SINGAPOUR – Le chef du Parti travailliste, Pritam Singh, saura le 4 décembre si son appel contre sa condamnation pour deux chefs d’accusation de mensonge auprès du Comité des privilèges (COP) sera couronné de succès.
L’audience d’appel s’est tenue le 4 novembre, les avocats des dirigeants de l’opposition arguant que le juge de première instance avait « ignoré des preuves clés » en condamnant Singh pour avoir menti sous serment devant une commission parlementaire.
M. Singh a été reconnu coupable le 17 février et condamné à une amende de 14 000 $.
Pour avoir menti à la COP sur son rôle en conseillant à l’ancienne députée Raisa Khan de dissimuler des mensonges au Parlement.
Le juge en chef adjoint du district, Luke Tan, a statué que Mme Singh avait sciemment menti à la COP sur la manière de traiter les mensonges, citant des preuves montrant que Mme Singh « ne voulait pas que Mme Khan révèle (ses) mensonges » et était « directement et intimement impliquée » pour l’encourager à continuer de mentir.

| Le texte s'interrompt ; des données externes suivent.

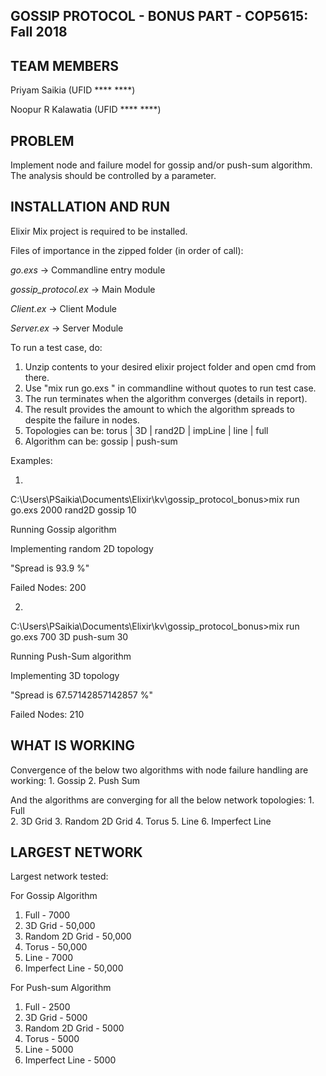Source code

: ## **GOSSIP PROTOCOL - BONUS PART - COP5615: Fall 2018**

## **TEAM MEMBERS**
Priyam Saikia (UFID **** ****)

Noopur R Kalawatia (UFID **** ****)

## **PROBLEM**
Implement node and failure model for gossip and/or push-sum algorithm. The analysis should
be controlled by a parameter.

## **INSTALLATION AND RUN** 

Elixir Mix project is required to be installed. 

Files of importance in the zipped folder (in order of call):

*go.exs*            -> Commandline entry module

*gossip_protocol.ex* -> Main Module

*Client.ex*          -> Client Module

*Server.ex*          -> Server Module

To run a test case, do:

1. Unzip contents to your desired elixir project folder and open cmd from there.
2. Use "mix run go.exs <numNodes> <topology> <algorithm> <number of fail nodes>" in commandline 
   without quotes to run test case. 
3. The run terminates when the algorithm converges (details in report). 
4. The result provides the amount to which the algorithm spreads to despite the failure in nodes.
5. Topologies can be: torus | 3D | rand2D | impLine | line | full
6. Algorithm can be: gossip | push-sum

Examples:

   1)
   C:\Users\PSaikia\Documents\Elixir\kv\gossip_protocol_bonus>mix run go.exs 2000 rand2D gossip 10

   Running Gossip algorithm
   
   Implementing random 2D topology
   
   "Spread is 93.9 %"
   
   Failed Nodes: 200
   
   2)
   C:\Users\PSaikia\Documents\Elixir\kv\gossip_protocol_bonus>mix run go.exs 700 3D push-sum 30
   
   Running Push-Sum algorithm
   
   Implementing 3D topology
   
   "Spread is 67.57142857142857 %"
   
   Failed Nodes: 210

## **WHAT IS WORKING**
  Convergence of the below two algorithms with node failure handling are working:
    1. Gossip 
    2. Push Sum 
  
  And the algorithms are converging for all the below network topologies:
    1. Full  
    2. 3D Grid 
    3. Random 2D Grid
    4. Torus 
    5. Line 
    6. Imperfect Line 

## **LARGEST NETWORK**
    
   Largest network tested:
   
   For Gossip Algorithm
   1. Full -  7000
   2. 3D Grid  - 50,000
   3. Random 2D Grid - 50,000
   4. Torus - 50,000
   5. Line - 7000
   6. Imperfect Line - 50,000 
   
   For Push-sum Algorithm
   1. Full -  2500
   2. 3D Grid  - 5000
   3. Random 2D Grid - 5000
   4. Torus - 5000
   5. Line - 5000
   6. Imperfect Line - 5000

L’appel de M. Singh a été entendu par la Haute Cour, présidée par le juge Stephen Chong.
En appel, l’avocat de la défense Andre Dzumabouj a mis en doute la crédibilité de Khan, arguant qu’elle avait fourni différents récits de la réunion qui a eu lieu le 8 août 2021.
M. Khan a déclaré lors de la réunion qu’il avait avoué aux dirigeants du WP – M. Singh, la présidente Sylvia Lim et le vice-président Faisal Manap – qu’il avait menti dans un discours parlementaire le 3 août 2021, affirmant qu’il avait accompagné une victime d’agression sexuelle au poste de police. Il a ensuite réitéré ses fausses affirmations à la Chambre des représentants le 4 octobre de la même année.
M. Khan, qui était alors député du Sengkang GRC, a déclaré qu’il avait immédiatement envoyé un texto à ses assistants Lo Pei Ying et Yudhishtra Nathan après la réunion au domicile de M. Singh pour leur dire que les dirigeants du WP étaient d’accord pour que ses mensonges soient emportés dans la tombe.
Devant la cour d’appel, M. Jumaboi a mis en doute la véracité du récit de M. Khan sur la rencontre avec M. Singh à son domicile. Il a déclaré que Mme Khan avait fait trois déclarations différentes en racontant les détails de la réunion de la COP et plus tard lors du procès de M. Singh, y compris un cas dans lequel rien ne suggérait que M. Singh lui avait demandé de porter le mensonge dans sa tombe.
M. Jumaboi a déclaré que M. Singh avait été cohérent dans ses propos lors de la réunion du 8 août 2021 et a déclaré à un moment donné que M. Khan « doit dénoncer les mensonges ».
Le juge Chong a répondu que même si M. Khan n’avait peut-être pas utilisé cette expression de manière cohérente dans les trois versions, cela ne signifiait pas qu’elle n’avait pas été prononcée.
Il a ajouté que la défense ne pouvait pas ignorer les messages texte envoyés par M. Khan à ses assistants d’alors, qui indiquaient que les dirigeants du WP étaient d’accord que la meilleure ligne de conduite était de transporter l’information dans la tombe.
Le juge a également demandé à la défense d’expliquer pourquoi M. Singh semblait n’avoir « rien fait » pour aider M. Khan à faire preuve de transparence entre le 8 août 2021 et sa deuxième réunion le 3 octobre 2021.
Si la position de M. Singh était que M. Khan devait dire la vérité à un moment donné, dit-il, quelque chose aurait été fait au cours de ces huit semaines « cruciales ».
Les avocats de la défense ont déclaré que Singh n’avait pas agi parce qu’il avait des problèmes plus urgents à régler, notamment un projet de loi important qui devait être débattu à la Chambre des représentants le 4 octobre 2021.
Le procureur général adjoint Go Yi-han a fait valoir que l’inaction de M. Singh et les multiples preuves à l’appui, y compris les messages de M. Khan et les témoignages de M. Low et de M. Nathan, montraient que le chef du WP n’avait jamais eu l’intention que M. Khan révèle le mensonge au Parlement.
« Ce silence radio en dit long… Le fait qu’il n’ait pas donné suite doit laisser penser naturellement qu’il n’y avait rien à donner du tout », a-t-il déclaré.